Task item ▸
Retype all data exactly as given. Pictures should not be retyped.

Material for this exercise ▸

=== Begin Enclosure ===

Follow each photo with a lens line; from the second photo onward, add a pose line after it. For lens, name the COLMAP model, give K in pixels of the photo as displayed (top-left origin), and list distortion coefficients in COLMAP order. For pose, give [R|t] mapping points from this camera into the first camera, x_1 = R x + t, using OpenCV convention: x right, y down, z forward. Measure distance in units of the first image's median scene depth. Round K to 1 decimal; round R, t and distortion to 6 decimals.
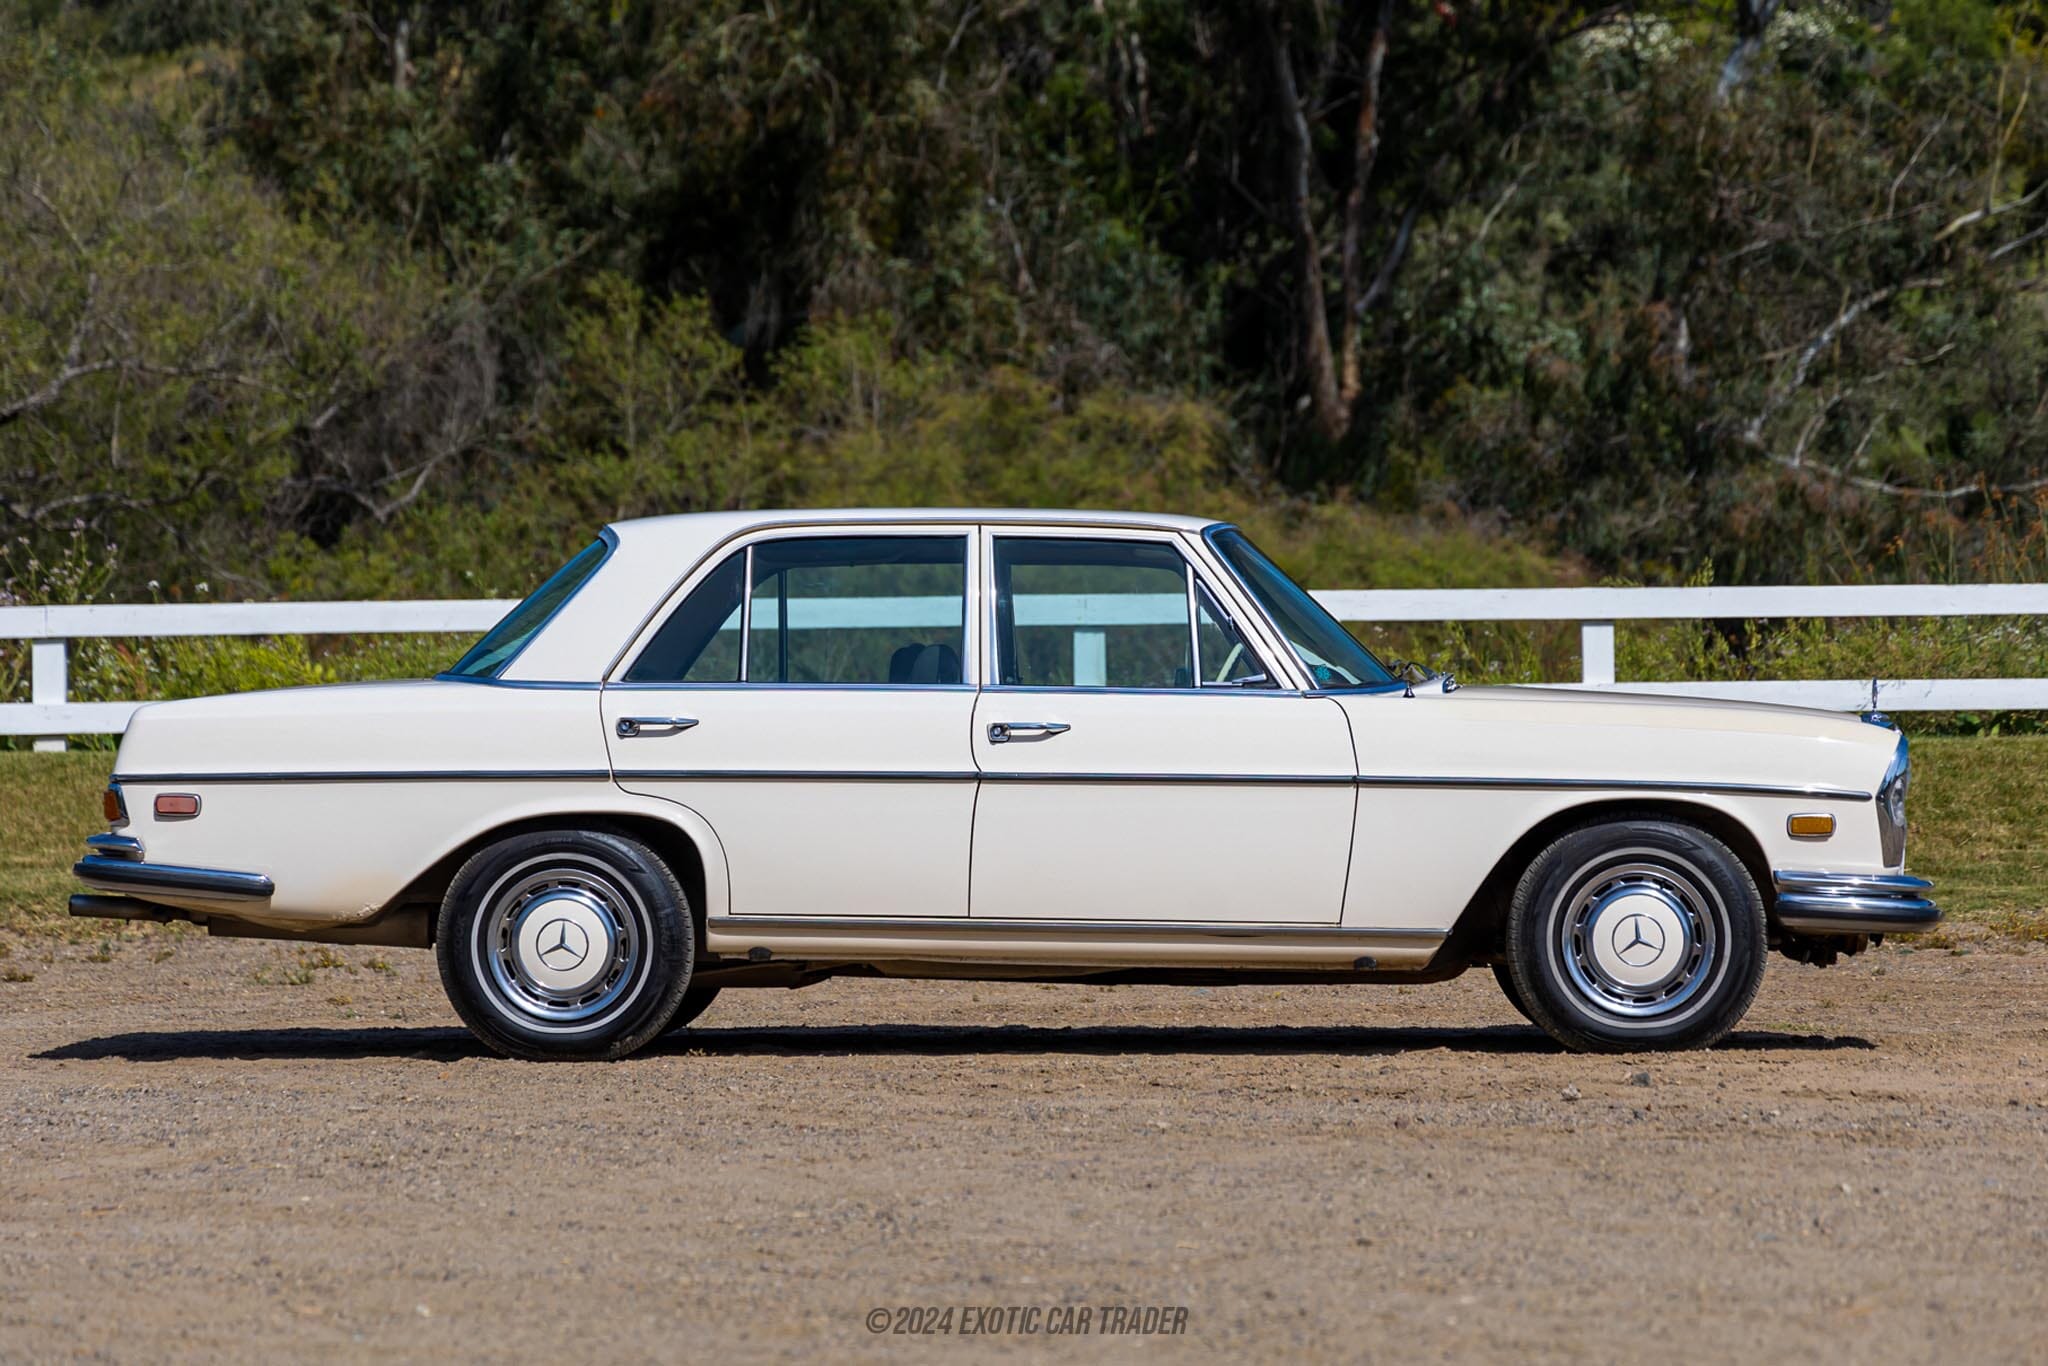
lens RADIAL K [[6742.8, 0, 1018.8], [0, 6742.8, 758.2], [0, 0, 1]] dist [0.118440, 0.249535]
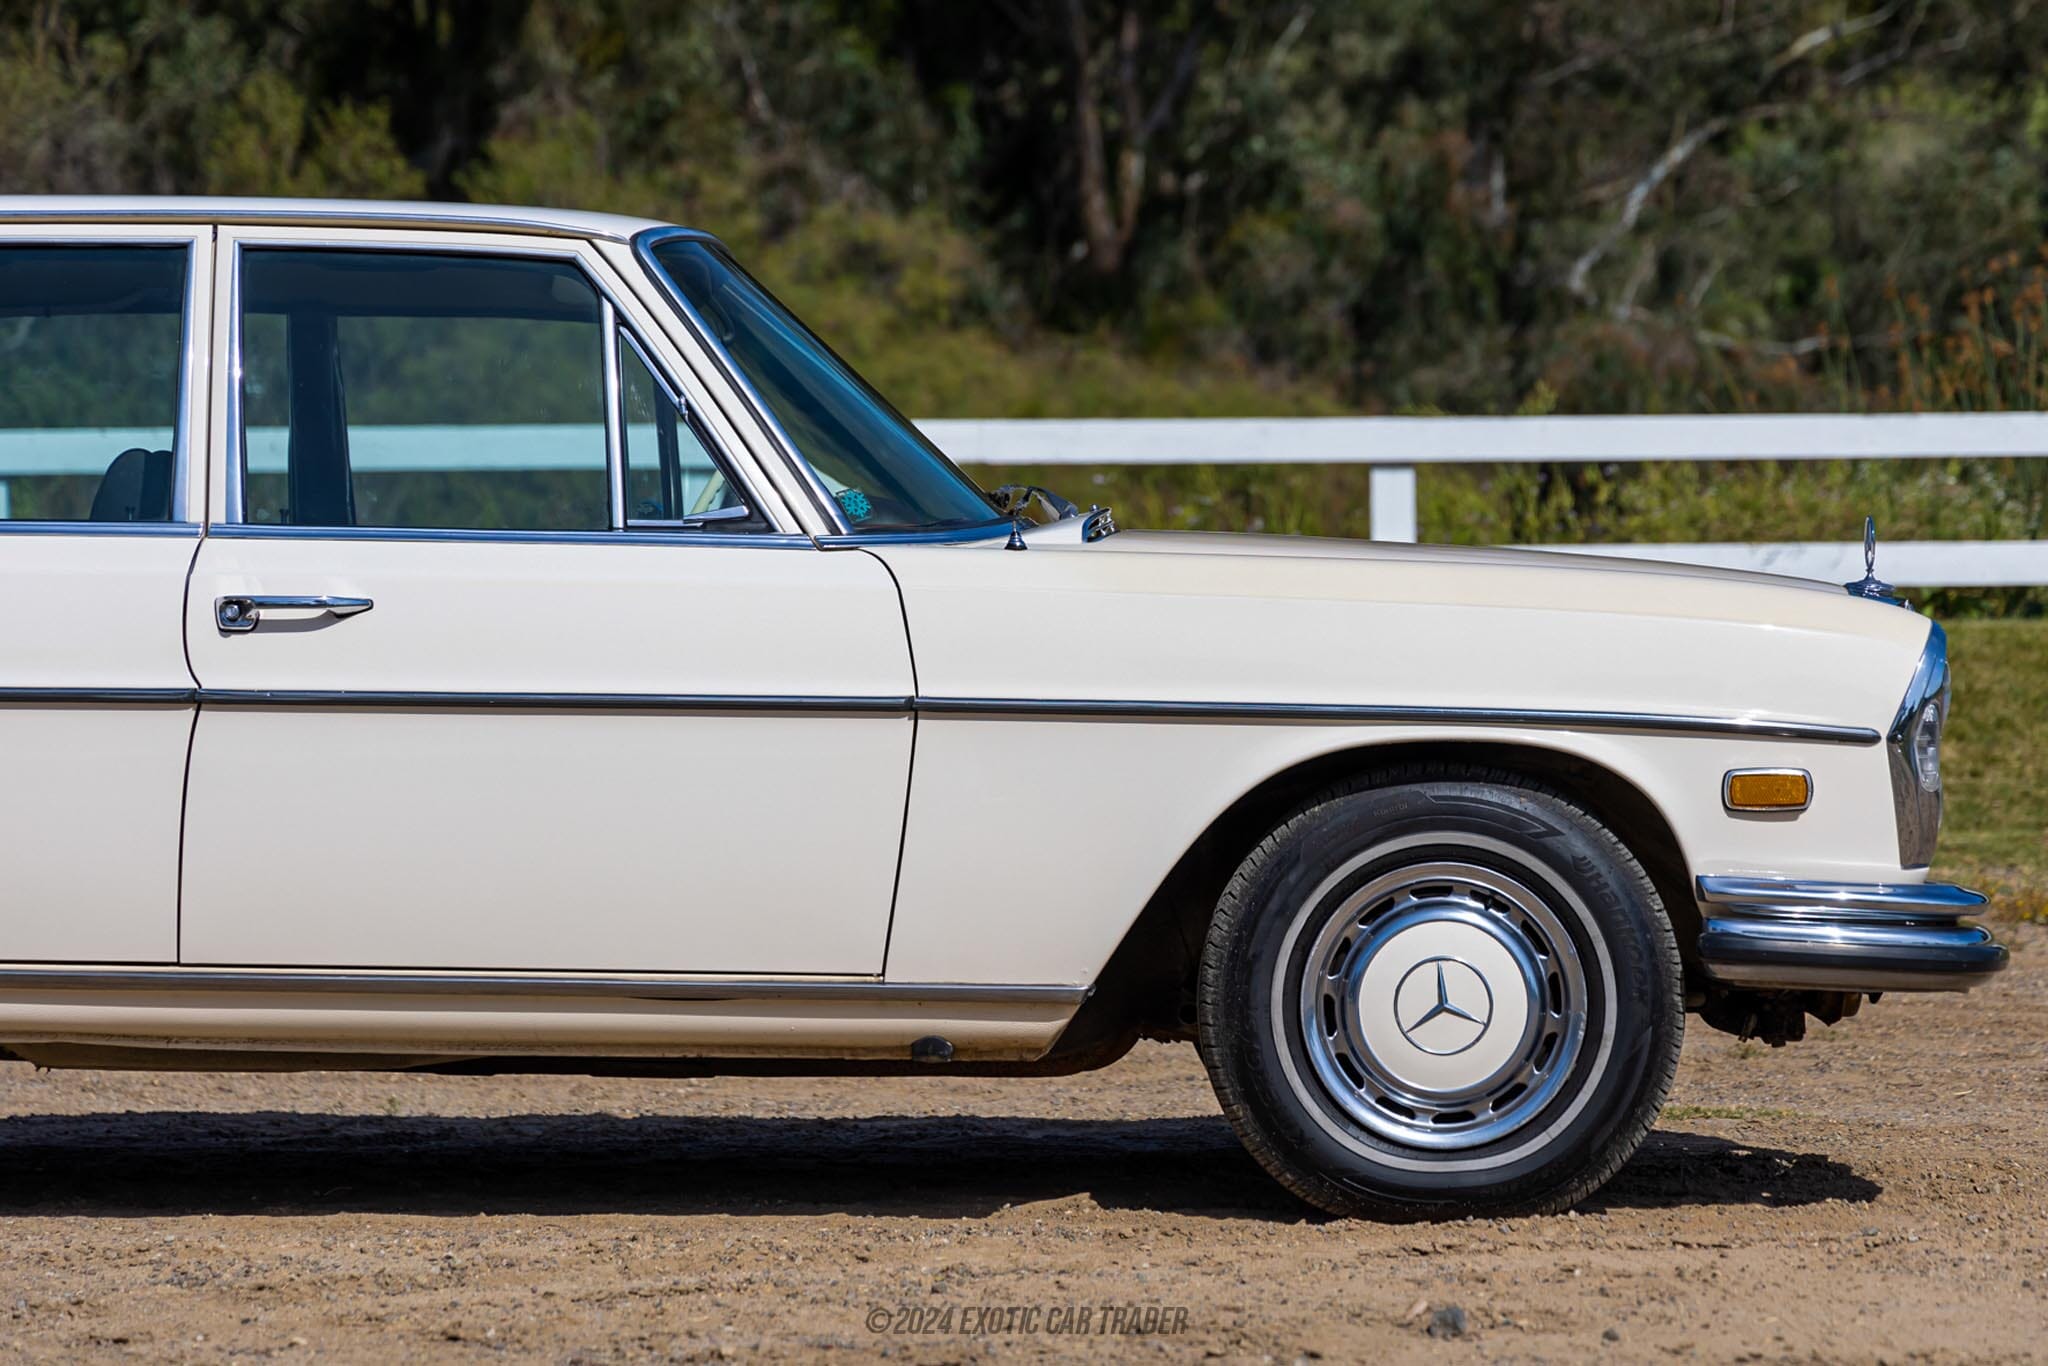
lens RADIAL K [[6742.8, 0, 1018.8], [0, 6742.8, 758.2], [0, 0, 1]] dist [0.118440, 0.249535]
pose [[0.999604, 0.001003, 0.028107, 0.042851], [-0.001497, 0.999844, 0.017572, -0.001873], [-0.028085, -0.017607, 0.999450, 0.464116]]
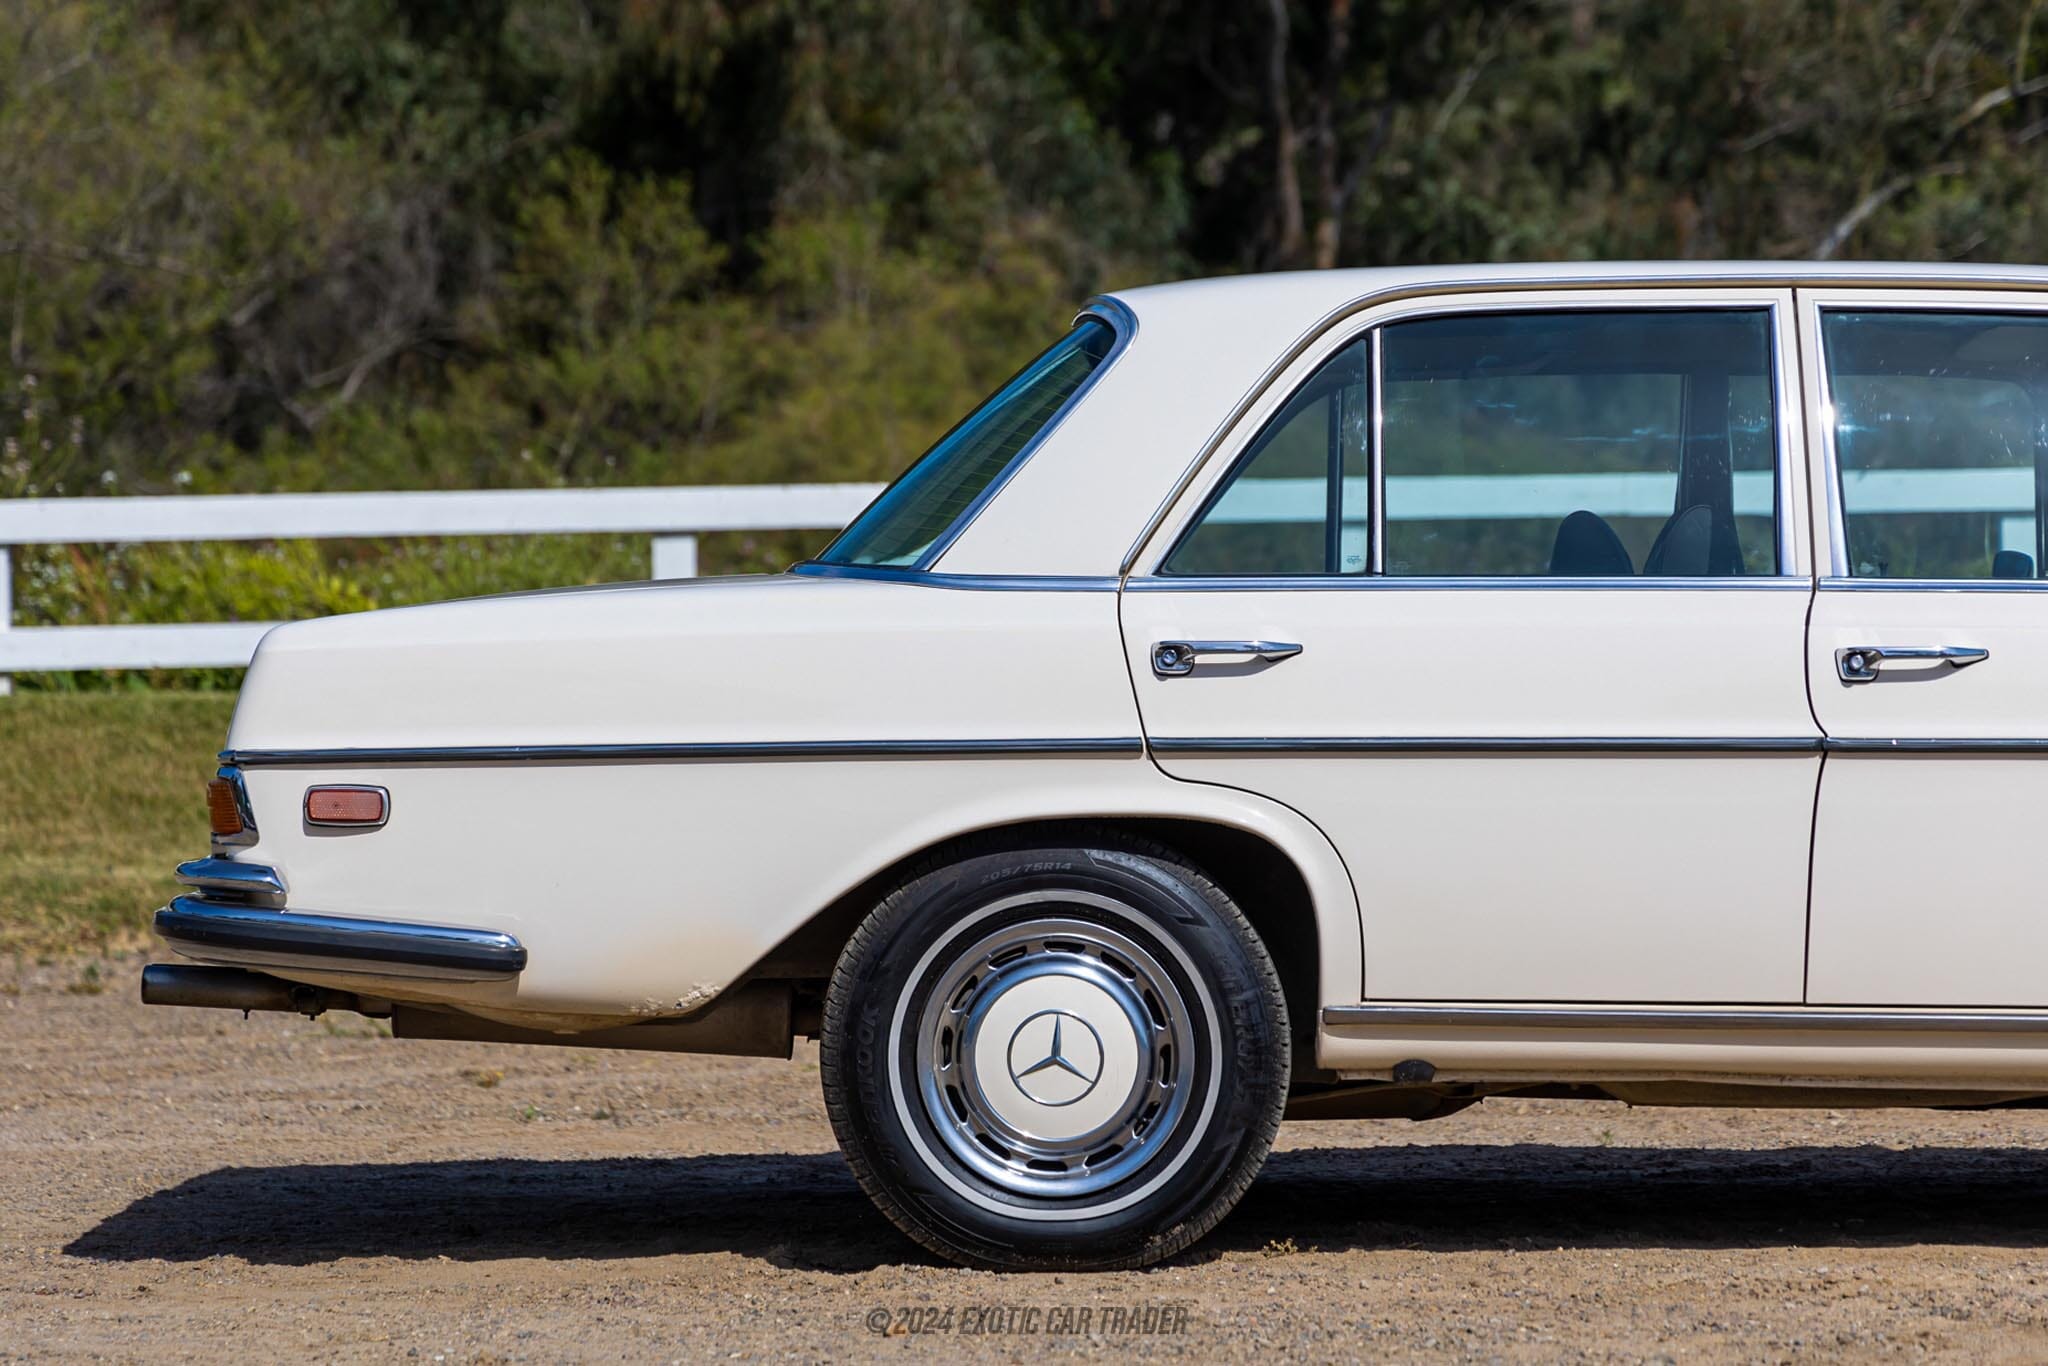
lens RADIAL K [[6742.8, 0, 1018.8], [0, 6742.8, 758.2], [0, 0, 1]] dist [0.118440, 0.249535]
pose [[0.999792, -0.006102, 0.019451, -0.080269], [0.005888, 0.999922, 0.011026, -0.002634], [-0.019517, -0.010909, 0.999750, 0.449952]]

=== End Enclosure ===

Exercise output ▸
Follow each photo with a lens line; from the second photo onward, add a pose line after it. For lens, name the COLMAP model, give K in pixels of the photo as displayed (top-left origin), and list distortion coefficients in COLMAP order. For pose, give [R|t] mapping points from this camera into the first camera, x_1 = R x + t, using OpenCV convention: x right, y down, z forward. Measure distance in units of the first image's median scene depth. Round K to 1 decimal; round R, t and distortion to 6 decimals.
lens RADIAL K [[6742.8, 0, 1018.8], [0, 6742.8, 758.2], [0, 0, 1]] dist [0.118440, 0.249535]
lens RADIAL K [[6742.8, 0, 1018.8], [0, 6742.8, 758.2], [0, 0, 1]] dist [0.118440, 0.249535]
pose [[0.999604, 0.001003, 0.028107, 0.042851], [-0.001497, 0.999844, 0.017572, -0.001873], [-0.028085, -0.017607, 0.999450, 0.464116]]
lens RADIAL K [[6742.8, 0, 1018.8], [0, 6742.8, 758.2], [0, 0, 1]] dist [0.118440, 0.249535]
pose [[0.999792, -0.006102, 0.019451, -0.080269], [0.005888, 0.999922, 0.011026, -0.002634], [-0.019517, -0.010909, 0.999750, 0.449952]]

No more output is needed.